Les autorités iraniennes n'ont pas précisé les modalités d'une éventuelle frappe contre les satellites Starlink. Les options à leur disposition pourraient inclure des cyberattaques visant les systèmes de contrôle au sol, le brouillage des signaux, voire le développement de capacités antisatellites (ASAT) plus classiques. Téhéran a déjà démontré sa capacité à mener des cyberopérations sophistiquées et à développer des technologies spatiales, notamment des missiles balistiques à longue portée.
Réactions et implications
Aucune réaction officielle de SpaceX ou d'Elon Musk n'a été rapportée dans l'immédiat. De même, le gouvernement américain n'a pas encore commenté publiquement cette menace. Cependant, des experts en sécurité internationale soulignent que cette déclaration pourrait avoir des conséquences graves pour la stabilité régionale et la sécurité des infrastructures critiques. Une attaque contre Starlink pourrait être considérée comme un acte de guerre, justifiant une réponse militaire américaine.
L'administration américaine a déjà qualifié par le passé de telles menaces contre des actifs spatiaux privés de « lignes rouges ». La dépendance croissante des forces armées américaines et de leurs alliés vis-à-vis des services de SpaceX, notamment pour les communications et la navigation, rend cette question particulièrement sensible. Starlink a joué un rôle clé dans le maintien des communications en Ukraine lors du conflit avec la Russie, démontrant son importance stratégique.
Un effet domino pour l'industrie spatiale
Cette menace pourrait également avoir un impact économique significatif sur le secteur spatial commercial. Les investisseurs et les assureurs pourraient revoir à la hausse les risques liés aux constellations de satellites en orbite basse, augmentant les coûts d'exploitation et freinant le déploiement de nouveaux réseaux. D'autres entreprises, comme Amazon avec son projet Kuiper ou OneWeb, pourraient également se retrouver dans le viseur de certains États.
L'Iran, de son côté, justifie cette décision par la nécessité de protéger sa sécurité nationale et son intégrité territoriale. Téhéran accuse régulièrement les États-Unis et leurs alliés d'utiliser des technologies de communication pour déstabiliser le régime, une accusation récurrente dans le discours officiel iranien.
Vers une militarisation accrue de l'espace
Cette annonce s'inscrit dans une tendance plus large de militarisation de l'espace. Plusieurs nations, dont les États-Unis, la Chine, la Russie et l'Inde, ont développé ou testé des armes antisatellites. La France a également exprimé des préoccupations quant à la sécurité de ses propres satellites.
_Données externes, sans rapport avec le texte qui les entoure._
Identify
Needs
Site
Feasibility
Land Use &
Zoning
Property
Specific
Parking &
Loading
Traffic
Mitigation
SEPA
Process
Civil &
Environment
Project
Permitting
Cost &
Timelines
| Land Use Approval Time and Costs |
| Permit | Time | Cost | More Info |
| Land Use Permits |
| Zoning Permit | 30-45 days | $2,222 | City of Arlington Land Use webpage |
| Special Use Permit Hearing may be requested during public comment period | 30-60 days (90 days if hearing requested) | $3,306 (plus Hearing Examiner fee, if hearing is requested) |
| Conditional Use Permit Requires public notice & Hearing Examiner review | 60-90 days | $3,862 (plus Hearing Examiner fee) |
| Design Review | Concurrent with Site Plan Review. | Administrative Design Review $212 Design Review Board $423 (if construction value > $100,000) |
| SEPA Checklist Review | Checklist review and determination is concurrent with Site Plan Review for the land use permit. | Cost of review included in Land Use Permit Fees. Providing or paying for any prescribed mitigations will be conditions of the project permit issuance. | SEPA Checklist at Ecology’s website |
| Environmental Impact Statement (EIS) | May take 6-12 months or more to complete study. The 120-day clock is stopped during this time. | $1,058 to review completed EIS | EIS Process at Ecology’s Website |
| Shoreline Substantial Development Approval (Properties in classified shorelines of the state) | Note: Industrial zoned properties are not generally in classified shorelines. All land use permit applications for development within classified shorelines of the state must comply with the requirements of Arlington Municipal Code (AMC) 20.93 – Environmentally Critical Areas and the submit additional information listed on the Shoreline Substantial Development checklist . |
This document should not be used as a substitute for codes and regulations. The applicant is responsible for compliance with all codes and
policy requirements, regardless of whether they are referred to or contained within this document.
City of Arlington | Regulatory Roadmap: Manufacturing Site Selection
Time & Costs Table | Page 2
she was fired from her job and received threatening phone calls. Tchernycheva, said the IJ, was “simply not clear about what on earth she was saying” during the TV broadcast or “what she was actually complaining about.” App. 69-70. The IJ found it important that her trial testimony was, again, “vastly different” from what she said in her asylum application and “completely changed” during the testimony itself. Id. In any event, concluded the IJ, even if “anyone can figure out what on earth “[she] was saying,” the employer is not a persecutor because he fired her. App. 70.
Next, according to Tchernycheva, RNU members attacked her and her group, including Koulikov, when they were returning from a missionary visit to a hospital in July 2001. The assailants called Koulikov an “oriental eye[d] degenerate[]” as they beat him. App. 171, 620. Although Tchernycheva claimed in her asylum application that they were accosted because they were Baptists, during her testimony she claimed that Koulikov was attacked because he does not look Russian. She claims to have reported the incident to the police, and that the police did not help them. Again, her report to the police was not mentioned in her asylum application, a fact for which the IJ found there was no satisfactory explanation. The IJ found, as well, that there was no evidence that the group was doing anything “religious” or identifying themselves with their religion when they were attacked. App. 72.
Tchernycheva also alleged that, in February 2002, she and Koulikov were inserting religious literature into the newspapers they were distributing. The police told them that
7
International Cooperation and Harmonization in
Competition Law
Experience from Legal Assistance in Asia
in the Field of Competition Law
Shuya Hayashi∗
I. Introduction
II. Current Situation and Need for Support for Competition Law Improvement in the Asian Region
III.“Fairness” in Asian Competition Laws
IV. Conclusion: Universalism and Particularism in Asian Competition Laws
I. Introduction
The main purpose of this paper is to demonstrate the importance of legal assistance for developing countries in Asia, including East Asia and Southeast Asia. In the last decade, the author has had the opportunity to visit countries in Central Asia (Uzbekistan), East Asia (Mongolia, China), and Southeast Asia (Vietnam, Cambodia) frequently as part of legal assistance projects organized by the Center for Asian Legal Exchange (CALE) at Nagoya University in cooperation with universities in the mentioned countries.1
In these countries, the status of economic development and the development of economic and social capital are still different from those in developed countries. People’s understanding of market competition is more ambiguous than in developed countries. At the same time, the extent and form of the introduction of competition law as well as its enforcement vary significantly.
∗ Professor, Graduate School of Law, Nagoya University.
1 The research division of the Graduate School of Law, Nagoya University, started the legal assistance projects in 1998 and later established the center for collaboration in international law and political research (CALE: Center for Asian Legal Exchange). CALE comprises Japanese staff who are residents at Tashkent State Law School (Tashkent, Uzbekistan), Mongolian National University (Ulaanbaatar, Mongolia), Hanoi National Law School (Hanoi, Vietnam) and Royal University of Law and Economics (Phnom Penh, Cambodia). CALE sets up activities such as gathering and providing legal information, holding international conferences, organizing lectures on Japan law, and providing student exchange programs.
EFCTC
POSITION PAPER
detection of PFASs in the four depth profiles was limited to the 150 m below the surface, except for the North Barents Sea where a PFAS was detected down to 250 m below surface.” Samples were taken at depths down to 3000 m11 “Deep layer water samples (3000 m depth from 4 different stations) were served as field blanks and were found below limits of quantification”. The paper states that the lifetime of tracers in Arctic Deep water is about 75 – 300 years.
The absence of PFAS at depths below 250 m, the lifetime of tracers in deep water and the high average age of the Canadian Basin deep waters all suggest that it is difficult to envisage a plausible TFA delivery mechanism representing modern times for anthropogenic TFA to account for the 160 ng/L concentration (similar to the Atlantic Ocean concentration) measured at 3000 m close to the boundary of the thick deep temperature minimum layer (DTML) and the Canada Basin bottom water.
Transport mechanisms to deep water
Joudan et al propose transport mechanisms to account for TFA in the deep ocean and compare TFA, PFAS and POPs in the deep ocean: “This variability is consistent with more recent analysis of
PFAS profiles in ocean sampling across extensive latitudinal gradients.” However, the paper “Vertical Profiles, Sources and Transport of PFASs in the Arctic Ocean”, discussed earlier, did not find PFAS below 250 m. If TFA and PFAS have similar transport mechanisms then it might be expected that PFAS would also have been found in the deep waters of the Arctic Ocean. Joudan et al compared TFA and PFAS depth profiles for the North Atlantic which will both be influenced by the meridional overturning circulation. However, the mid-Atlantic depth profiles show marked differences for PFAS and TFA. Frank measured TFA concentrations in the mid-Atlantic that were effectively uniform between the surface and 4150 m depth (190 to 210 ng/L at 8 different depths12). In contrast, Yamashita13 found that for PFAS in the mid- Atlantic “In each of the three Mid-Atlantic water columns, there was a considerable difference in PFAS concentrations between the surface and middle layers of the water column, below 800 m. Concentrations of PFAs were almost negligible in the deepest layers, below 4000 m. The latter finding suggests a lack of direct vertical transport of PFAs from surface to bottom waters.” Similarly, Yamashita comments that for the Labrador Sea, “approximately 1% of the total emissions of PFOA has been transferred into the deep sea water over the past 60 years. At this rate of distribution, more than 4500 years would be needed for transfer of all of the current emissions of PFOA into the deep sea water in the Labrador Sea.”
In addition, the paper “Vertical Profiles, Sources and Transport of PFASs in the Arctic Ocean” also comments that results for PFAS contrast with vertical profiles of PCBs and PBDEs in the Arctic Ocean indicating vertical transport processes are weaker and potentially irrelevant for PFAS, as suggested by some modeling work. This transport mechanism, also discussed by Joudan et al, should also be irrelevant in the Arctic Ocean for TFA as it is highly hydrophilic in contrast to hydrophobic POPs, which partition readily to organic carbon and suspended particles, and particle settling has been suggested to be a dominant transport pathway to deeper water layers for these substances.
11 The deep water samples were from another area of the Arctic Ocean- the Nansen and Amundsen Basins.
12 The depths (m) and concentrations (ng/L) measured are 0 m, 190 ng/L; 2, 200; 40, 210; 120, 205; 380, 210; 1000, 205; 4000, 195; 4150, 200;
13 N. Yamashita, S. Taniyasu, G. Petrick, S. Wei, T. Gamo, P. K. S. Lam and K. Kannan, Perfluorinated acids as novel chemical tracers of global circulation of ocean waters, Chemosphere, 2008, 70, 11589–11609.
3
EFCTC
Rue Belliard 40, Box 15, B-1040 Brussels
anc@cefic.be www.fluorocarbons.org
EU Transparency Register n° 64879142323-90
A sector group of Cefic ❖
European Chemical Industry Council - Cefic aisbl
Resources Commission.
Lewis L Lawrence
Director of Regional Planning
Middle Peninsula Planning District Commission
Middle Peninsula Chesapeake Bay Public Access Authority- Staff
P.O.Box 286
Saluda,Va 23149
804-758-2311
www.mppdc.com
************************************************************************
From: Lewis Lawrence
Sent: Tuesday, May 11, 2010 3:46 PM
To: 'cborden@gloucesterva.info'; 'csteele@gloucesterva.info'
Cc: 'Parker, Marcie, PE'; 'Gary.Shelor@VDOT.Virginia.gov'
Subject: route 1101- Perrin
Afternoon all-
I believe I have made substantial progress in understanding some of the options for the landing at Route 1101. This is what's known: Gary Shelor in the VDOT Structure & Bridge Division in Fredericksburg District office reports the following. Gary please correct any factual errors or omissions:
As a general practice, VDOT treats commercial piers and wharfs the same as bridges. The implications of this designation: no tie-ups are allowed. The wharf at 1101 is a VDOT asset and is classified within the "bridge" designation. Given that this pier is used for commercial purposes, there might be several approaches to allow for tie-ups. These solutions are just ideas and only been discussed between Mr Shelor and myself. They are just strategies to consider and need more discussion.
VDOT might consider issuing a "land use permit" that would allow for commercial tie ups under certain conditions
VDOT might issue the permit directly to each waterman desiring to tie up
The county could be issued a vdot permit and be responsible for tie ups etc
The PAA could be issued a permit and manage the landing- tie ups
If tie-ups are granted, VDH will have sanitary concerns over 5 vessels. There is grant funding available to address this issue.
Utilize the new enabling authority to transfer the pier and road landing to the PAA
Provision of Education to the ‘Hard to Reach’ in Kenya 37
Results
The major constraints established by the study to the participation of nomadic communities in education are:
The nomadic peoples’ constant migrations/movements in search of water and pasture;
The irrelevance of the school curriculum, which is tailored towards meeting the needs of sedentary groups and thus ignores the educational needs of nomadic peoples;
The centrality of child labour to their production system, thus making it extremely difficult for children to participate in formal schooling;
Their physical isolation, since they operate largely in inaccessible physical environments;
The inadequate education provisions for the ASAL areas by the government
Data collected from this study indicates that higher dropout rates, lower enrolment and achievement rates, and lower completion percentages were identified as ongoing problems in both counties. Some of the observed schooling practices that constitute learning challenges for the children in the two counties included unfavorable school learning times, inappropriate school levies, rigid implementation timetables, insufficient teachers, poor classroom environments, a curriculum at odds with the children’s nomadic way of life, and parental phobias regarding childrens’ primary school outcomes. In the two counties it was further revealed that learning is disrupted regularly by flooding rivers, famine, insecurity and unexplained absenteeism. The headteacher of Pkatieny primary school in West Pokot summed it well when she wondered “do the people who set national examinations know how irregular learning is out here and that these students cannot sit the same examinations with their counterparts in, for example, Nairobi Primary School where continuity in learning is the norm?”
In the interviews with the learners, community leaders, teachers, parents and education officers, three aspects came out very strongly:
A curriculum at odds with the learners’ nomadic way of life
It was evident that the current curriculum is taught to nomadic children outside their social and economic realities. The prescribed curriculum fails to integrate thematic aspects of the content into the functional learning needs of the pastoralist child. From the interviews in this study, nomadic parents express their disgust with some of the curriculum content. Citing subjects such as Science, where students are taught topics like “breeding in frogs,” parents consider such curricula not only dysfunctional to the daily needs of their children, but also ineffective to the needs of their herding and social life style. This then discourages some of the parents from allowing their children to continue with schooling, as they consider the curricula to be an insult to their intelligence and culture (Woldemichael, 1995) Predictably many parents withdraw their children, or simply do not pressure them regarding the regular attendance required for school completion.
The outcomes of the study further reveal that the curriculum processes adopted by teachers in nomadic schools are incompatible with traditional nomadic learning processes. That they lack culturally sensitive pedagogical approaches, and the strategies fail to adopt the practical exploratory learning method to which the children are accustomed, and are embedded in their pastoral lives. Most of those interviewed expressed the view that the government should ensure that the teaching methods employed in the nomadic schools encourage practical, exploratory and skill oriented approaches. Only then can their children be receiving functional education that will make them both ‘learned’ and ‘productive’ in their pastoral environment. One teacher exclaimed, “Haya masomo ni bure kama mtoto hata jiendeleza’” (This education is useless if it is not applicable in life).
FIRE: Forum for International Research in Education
La décision iranienne de cibler un opérateur privé pourrait inciter d'autres pays à adopter des postures similaires, brouillant davantage la frontière entre conflits spatiaux étatiques et commerciaux.
En attendant, la menace de Téhéran reste verbale. Mais elle est prise très au sérieux par les observateurs, qui rappellent que l'Iran a déjà mené des cyberattaques contre des infrastructures critiques américaines et qu'il dispose d'un programme spatial avancé. La question de la protection des actifs orbitaux privés devient désormais un enjeu central de la sécurité internationale.